The Alibi Book Club #23 | The Best Books of 2017 So Far


Reads I've been obsessed with

This post has been a long time coming but (a.) I've been so busy with work and the past month has been craaazyyy and (b.) I've just been in my own world of reading books. Fyi I've nearly finished Louise's book Wilde Like Me and it's soooo good!!

Anyways, today I'm bringing you guys the best books I've loved since I started my 2017 reading challenge at the beginning of the year! (oooooooh) So prepare yourselves for snazzy blurbs (who even invented that word) and sparkling thoughts on what you need to put next on your to read list...


001: Sylvia Plath - The Bell Jar:
I've already reviewed this on my blog before (last year to be exact) but after giving this another read, I've fallen in love with this novel all over again. Plath is amazing at giving voice and character progression to Esther, who critics say, in some parts is like Plath herself. Even though this is a sad story, she has you gripped from the first page!

"The Bell Jar is Sylvia Plath's only novel. Renowned for its intensity and outstandingly vivid prose, it broke existing boundaries between fiction and reality and helped to make Plath an enduring feminist icon. It was published under a pseudonym a few weeks before the author's suicide. 'It is a fine novel, as bitter and remorseless as her last poems ...The world in which the events of the novel take place is a world bounded by the Cold War on one side and the sexual war on the other ...This novel is not political nor historical in any narrow sense, but in looking at the madness of the world and the world of madness it forces us to consider the great question posed by all truly realistic fiction: What is reality and how can it be confronted? ...Esther Greenwood's account of her year in the bell jar is as clear and readable as it is witty and disturbing."

002: Kate Tempest - The Bricks That Built The Houses:
This is one of those novels that I never actually seek to read, but when you're bored waiting for the train home and see it staring at you from the wall of WHSmith's fiction chart, you can't resist. What drew me in was that is was based in South London and features young people running away from something. Truth be told, it wasn't as good as I hoped, but looking back, I would actually pick it up again.
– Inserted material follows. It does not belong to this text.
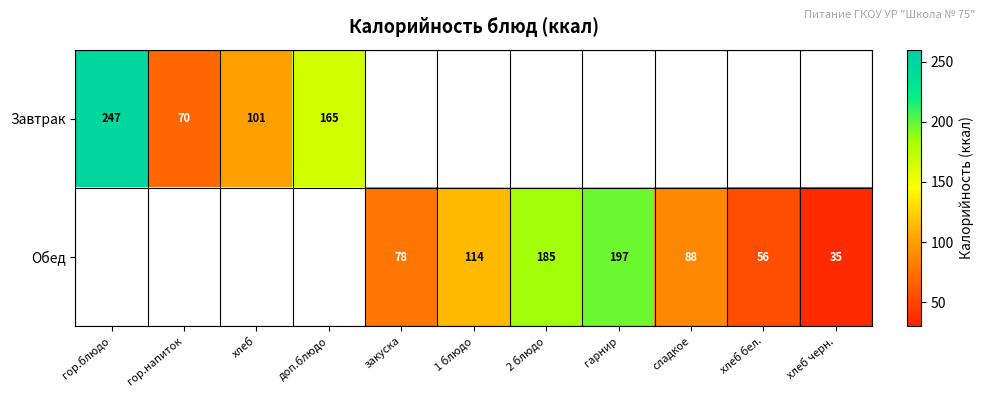

The value of Завтрак at гор.блюдо is 434. True or false?

False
"Kate Tempest's critically acclaimed debut novel takes us into the beating heart of the capital in this multi-generational tale of drugs, desire and belonging Young Londoners Becky, Harry and Leon are leaving town in a fourth-hand Ford Cortina with a suitcase full of money. They are running from jealous boyfriends, dead-end jobs, violent maniacs and disgruntled drug dealers, in the hope of escaping the restless tedium of life in south-east London - the place they have always called home."



003: Eimear McBride - The Lesser Bohemians:
TLB has been on my to read list for about a year, so to finally find the paperback version made me soo happy. It's a complete twist from what I'd usually read, as in it's kind of in rhymes and the whole novel feels like a romanticised poem. Once you get used to the prose, you will fall in love with the young Irish girl falling in love with an older actor while in London studying drama. Also, it's set in Camden/Kentish Town, so it felt pretty easy to imagine all the scenes.

"The vibrant energy of 1990s London. A year of passion and discovery. The anxiety and intensity of new love. An eighteen-year-old Irish girl arrives in London to study drama and falls violently in love with an older actor. While she is naive and thrilled by life in the big city, he is haunted by demons, and the clamorous relationship that ensues risks undoing them both. At once epic and exquisitely intimate, The Lesser Bohemians is a celebration of the dark and the light in love."

004: Arden Rose - Almost Adulting:
The only non-fiction book in this list, and this pretty much saved/will save me as I am now an adult. So society says... (but I don't think so!) Arden is just as hilarious and witty in this - very tumblr - book as she is in real life on YouTube. I just LOVE her and it's one that's perfect for flatlays and picking up again and again to reference from...

In Almost Adulting-perfect for budding adults, failing adults, and eaters of microwave mug brownies-Arden tells you how to survive your future adulthood. Topics include:Making internet friends who are cool and not murderers. Flirting with someone in a way to make them think you are cool and not a murderer. Being in an actual relationship where you talk about your feelings in a healthy manner??? To the other person??????? Eating enough protein. Assembling a somewhat acceptable adult wardrobe when you have zero dollars. Going on adventures without starting to smell. How sex is supposed to feel, but, like, actually though. By the end of the book-a mash-up of essays, lists, and artwork-you'll have learned not only how to dress yourself, how to travel alone, how to talk to strangers online, and how to date strangers (in PERSON!), but also how to pass as a real, functioning, appropriately socialized adult."


What books have you guys been loving recently?